The number of private in-patient and out-patient treatment centers has increased dramatically in the last few decades since the end of the war. As many as two hundred new Pentecostal rehabilitation centers have popped up in Guatemala City’s metropolitan area. They tout logics of individual transformation that are about—in the words of Kevin Lewis O’Neill—“getting the fuck out of here.” These centers do not follow the twelve steps nor offer group therapy, nor do they keep patient records like case histories. Contrary to the social gospel of the Catholic Church and Liberation Theology, the logic of Pentecostal and Charismatic Christianity (to which as much as 60% of Guatemalans ascribe) demands the captivity of the will. Abducted on the street by center inmates called cazadores, drug users are often held against their will in dingy and haphazard centers. If AA and NA were the recovery models of the civil war and N/A the model of the peace and reconciliation era, then these exemplify what Julie Gibbings and I have called “post-peace Guatemala.”

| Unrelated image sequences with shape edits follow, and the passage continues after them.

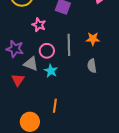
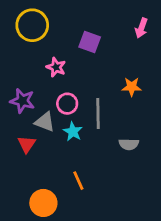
gray line: (69, 45) -> (98, 113), moved
gray semicircle: (92, 66) -> (129, 144), moved, turned -80
orange line: (55, 106) -> (78, 181), turned -32

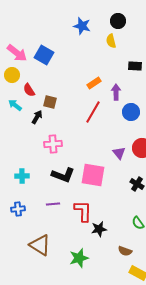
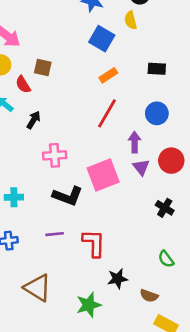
blue square: (44, 55) -> (102, 39), moved
black rectangle: (135, 66) -> (157, 69), moved
purple arrow: (116, 92) -> (135, 142), moved
brown square: (50, 102) -> (43, 67), moved
pink square: (93, 175) -> (103, 175), moved, turned -30
black star: (99, 229) -> (117, 279), moved

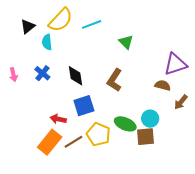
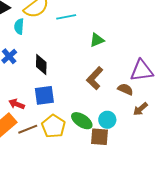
green triangle: (126, 42) -> (97, 40), turned 42
brown L-shape: (115, 80) -> (95, 78), moved

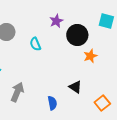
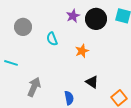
black circle: (77, 35) -> (96, 19), moved
orange star: (90, 56) -> (82, 51), moved

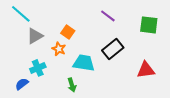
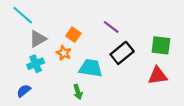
purple line: (108, 16) -> (111, 27), moved
green square: (149, 25) -> (161, 45), moved
cyan cross: (38, 68) -> (36, 64), moved

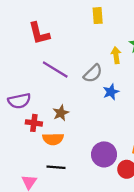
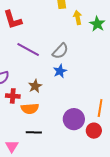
yellow arrow: (116, 55) -> (78, 17), moved
blue star: (111, 92) -> (60, 71), moved

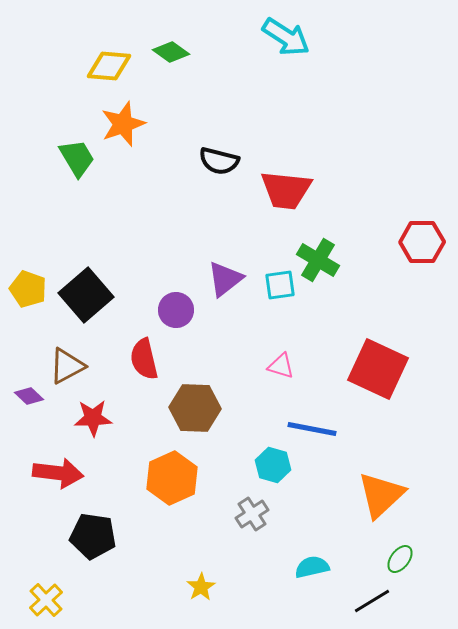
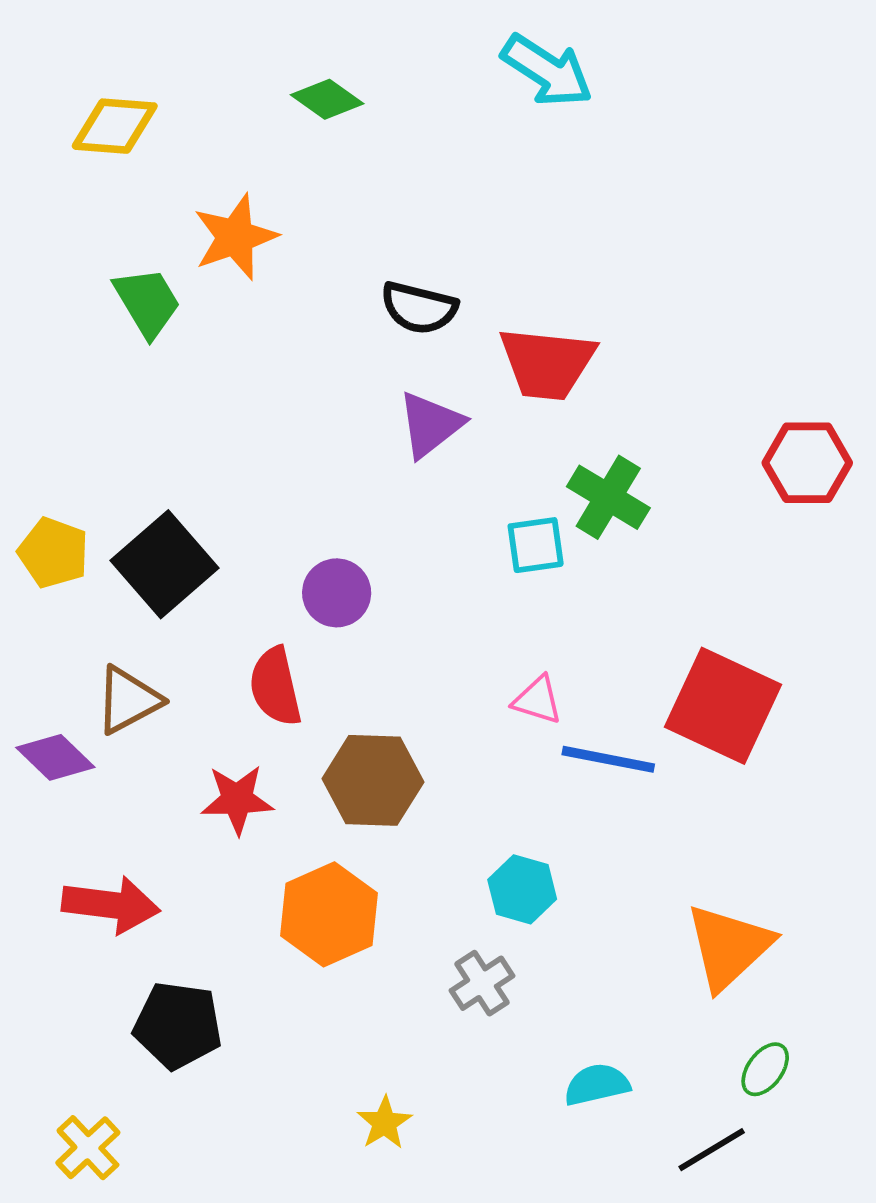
yellow diamond: (109, 66) -> (115, 126), moved
purple triangle: (225, 279) -> (430, 425), moved
purple diamond: (29, 396) -> (55, 757), size x1.4
red star: (93, 418) -> (237, 800), moved
blue line: (312, 429) -> (608, 759), moved

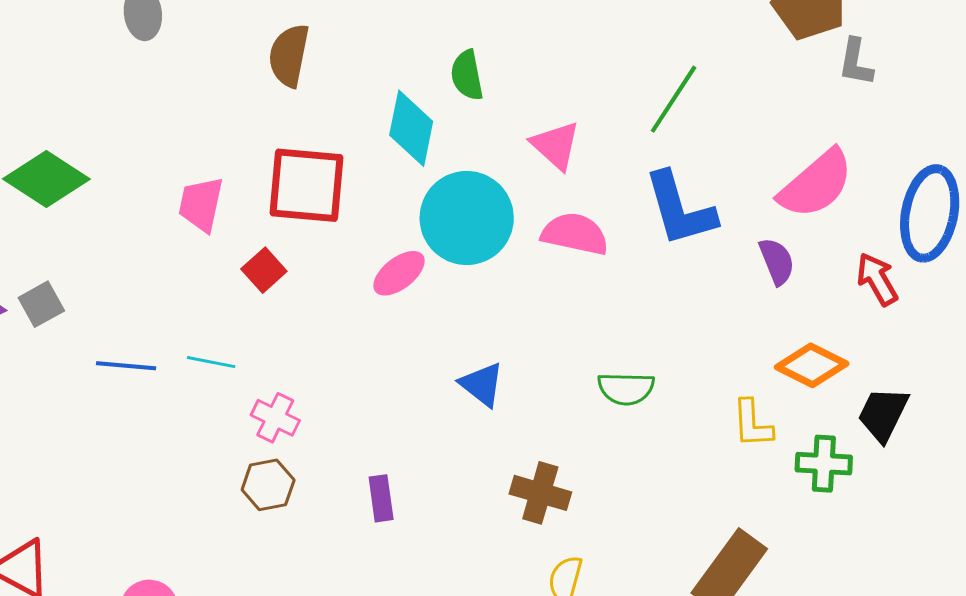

This brief account of AA, NA, and N/A in Central America has addressed a few key questions in the new global history of twelve-step recovery. Why and how did groups spread so widely? What did group members find in the rooms of recovery? How does this history connect with broader national and international histories with which we are more familiar? As a partial answer to these questions, I have argued that orthodoxy in print literature and practice provided an apparently apolitical outlet for the personal impacts of political turmoil before and during the civil war. Meetings offered mutual aid that was largely unfettered by surveillance and political repression at a time when that was hard to come by. I have also sought to model how transnational and global approaches strengthen the subfield of alcohol and drug history and, too, our understanding of the Cold War. Indeed, one of the most quietly pervasive legacies of the Central American Cold War was a set of twelve steps, a group of equals, mutual aid, and the admonition to get one’s feelings under control.